◆ The records
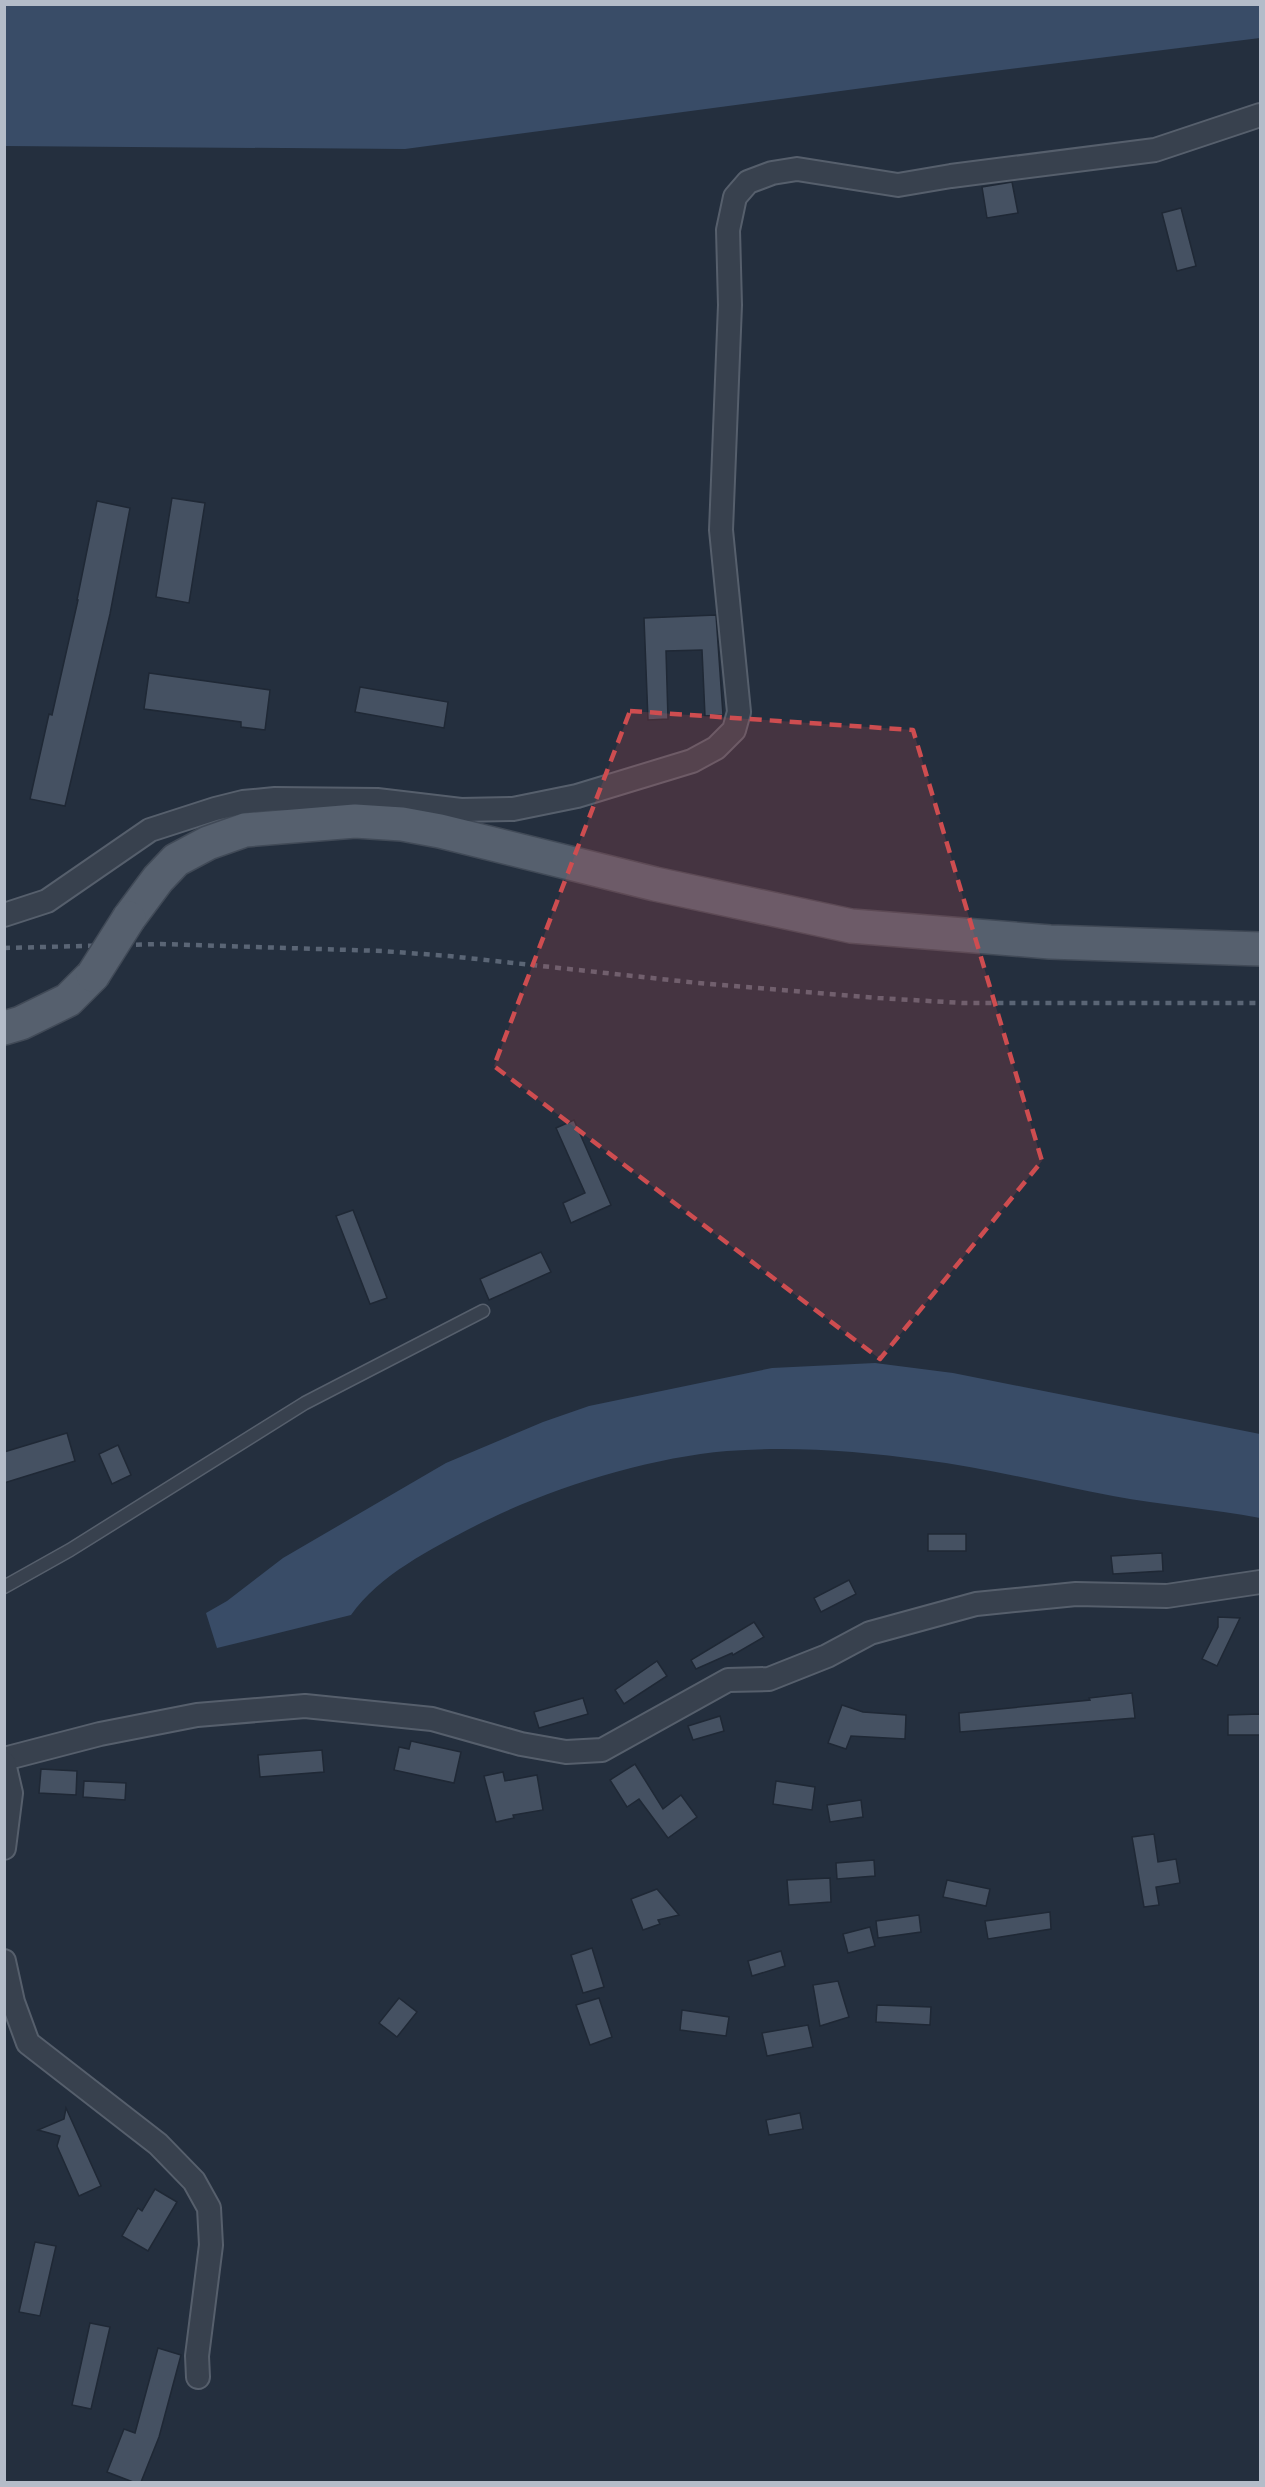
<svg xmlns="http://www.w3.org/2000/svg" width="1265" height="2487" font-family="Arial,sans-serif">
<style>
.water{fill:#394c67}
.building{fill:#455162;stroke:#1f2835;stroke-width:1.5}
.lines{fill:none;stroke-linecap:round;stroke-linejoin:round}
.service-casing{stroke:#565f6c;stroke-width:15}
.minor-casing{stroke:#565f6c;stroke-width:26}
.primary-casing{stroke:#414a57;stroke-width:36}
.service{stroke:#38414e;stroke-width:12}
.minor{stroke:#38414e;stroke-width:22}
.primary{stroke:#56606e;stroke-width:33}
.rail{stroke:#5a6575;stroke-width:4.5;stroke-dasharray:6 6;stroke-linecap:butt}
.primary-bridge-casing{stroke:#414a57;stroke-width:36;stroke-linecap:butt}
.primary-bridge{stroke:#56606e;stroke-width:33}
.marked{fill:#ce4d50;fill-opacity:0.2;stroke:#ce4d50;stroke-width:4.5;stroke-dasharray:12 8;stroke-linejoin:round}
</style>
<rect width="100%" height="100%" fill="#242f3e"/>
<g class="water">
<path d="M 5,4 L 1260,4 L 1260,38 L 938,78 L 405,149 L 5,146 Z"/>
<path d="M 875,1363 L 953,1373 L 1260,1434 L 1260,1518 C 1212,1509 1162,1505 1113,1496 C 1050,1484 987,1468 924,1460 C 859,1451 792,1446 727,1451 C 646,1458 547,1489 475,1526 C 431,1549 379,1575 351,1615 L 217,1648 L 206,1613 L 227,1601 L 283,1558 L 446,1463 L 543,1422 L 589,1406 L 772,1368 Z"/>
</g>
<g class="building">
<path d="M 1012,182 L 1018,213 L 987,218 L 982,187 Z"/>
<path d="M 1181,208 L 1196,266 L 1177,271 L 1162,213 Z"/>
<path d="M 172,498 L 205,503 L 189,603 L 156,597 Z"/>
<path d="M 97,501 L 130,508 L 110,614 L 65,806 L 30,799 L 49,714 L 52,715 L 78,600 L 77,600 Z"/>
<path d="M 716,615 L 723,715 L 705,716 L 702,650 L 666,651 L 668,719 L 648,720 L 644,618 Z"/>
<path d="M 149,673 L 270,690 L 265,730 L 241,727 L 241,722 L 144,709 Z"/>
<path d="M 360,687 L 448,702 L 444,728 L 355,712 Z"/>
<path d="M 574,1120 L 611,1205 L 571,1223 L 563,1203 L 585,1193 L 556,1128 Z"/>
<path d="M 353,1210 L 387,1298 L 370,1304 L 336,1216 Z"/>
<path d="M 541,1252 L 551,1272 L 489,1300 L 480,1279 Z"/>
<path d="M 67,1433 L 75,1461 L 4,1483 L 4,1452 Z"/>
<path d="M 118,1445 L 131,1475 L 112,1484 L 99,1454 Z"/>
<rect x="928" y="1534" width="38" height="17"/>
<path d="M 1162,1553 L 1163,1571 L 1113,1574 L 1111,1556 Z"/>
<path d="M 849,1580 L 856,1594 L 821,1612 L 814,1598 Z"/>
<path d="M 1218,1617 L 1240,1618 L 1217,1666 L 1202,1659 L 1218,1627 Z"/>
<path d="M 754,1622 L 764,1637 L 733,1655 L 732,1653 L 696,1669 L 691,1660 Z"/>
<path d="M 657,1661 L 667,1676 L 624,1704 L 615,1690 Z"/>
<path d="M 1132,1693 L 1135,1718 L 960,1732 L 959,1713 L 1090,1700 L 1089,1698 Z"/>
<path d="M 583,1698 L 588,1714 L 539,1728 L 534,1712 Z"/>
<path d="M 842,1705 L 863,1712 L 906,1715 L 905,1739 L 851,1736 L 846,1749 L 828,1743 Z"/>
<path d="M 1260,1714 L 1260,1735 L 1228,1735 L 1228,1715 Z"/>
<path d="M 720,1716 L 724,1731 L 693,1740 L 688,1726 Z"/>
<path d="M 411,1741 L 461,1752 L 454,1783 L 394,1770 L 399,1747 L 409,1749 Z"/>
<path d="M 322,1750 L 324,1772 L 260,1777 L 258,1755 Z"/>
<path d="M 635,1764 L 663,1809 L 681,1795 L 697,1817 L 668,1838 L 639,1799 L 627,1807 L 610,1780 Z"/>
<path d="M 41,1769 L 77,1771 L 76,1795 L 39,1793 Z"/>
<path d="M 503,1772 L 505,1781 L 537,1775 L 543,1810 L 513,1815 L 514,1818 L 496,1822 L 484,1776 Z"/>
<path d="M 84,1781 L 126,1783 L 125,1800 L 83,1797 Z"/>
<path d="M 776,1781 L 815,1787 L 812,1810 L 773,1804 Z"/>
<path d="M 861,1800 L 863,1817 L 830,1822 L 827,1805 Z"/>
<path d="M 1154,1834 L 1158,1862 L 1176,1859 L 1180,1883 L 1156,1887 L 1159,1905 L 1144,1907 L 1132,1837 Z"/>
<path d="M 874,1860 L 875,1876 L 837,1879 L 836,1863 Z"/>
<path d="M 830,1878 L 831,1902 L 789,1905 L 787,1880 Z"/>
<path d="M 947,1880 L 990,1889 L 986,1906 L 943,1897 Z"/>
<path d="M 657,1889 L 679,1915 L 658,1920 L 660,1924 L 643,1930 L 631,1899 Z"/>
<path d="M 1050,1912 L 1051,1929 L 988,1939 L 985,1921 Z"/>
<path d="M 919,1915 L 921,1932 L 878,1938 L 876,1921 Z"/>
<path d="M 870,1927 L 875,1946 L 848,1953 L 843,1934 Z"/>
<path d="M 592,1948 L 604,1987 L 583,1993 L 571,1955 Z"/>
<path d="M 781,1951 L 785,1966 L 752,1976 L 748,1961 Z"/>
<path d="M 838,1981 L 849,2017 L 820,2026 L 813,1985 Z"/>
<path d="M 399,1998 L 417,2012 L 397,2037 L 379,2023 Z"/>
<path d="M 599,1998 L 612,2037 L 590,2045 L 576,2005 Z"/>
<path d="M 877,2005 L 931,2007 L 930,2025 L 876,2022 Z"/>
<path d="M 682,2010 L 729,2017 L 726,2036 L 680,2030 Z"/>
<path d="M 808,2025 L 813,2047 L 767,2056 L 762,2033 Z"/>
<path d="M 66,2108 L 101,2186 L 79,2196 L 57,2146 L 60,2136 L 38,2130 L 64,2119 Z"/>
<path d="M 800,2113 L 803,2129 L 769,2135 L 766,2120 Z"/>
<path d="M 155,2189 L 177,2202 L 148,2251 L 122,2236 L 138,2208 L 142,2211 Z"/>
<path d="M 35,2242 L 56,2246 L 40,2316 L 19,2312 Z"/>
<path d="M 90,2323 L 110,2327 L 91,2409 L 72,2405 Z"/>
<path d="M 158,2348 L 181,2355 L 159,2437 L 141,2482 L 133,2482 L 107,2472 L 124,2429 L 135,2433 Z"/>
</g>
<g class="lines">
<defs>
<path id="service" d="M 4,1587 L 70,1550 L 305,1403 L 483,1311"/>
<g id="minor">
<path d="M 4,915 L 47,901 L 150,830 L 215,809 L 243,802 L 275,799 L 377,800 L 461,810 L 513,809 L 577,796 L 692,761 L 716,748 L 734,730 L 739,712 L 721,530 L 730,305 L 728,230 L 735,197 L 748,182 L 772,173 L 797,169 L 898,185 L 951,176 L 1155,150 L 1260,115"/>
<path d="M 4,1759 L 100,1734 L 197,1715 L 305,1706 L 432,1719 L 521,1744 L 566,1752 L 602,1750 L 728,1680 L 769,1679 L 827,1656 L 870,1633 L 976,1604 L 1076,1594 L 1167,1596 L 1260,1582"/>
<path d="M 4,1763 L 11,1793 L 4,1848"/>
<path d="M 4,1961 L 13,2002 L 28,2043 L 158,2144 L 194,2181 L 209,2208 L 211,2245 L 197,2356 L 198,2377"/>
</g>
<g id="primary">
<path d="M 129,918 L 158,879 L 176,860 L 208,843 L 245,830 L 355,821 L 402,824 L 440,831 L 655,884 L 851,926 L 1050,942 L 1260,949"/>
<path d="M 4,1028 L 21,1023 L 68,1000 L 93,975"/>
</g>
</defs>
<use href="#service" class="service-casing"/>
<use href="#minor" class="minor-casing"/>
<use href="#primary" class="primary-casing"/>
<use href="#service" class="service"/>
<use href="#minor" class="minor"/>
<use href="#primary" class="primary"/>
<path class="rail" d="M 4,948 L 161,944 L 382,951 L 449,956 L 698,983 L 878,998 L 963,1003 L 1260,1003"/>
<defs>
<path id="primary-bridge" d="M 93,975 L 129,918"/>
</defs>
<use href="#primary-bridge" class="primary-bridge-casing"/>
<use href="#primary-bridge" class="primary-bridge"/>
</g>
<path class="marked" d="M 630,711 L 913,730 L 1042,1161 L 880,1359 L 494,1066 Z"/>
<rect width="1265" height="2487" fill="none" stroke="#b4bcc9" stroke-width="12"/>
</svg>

◆ Exercise instructions
Scan the material above for the word "lines", and copy each line where it appears.

◆ Solution for this problem
.lines{fill:none;stroke-linecap:round;stroke-linejoin:round}
<g class="lines">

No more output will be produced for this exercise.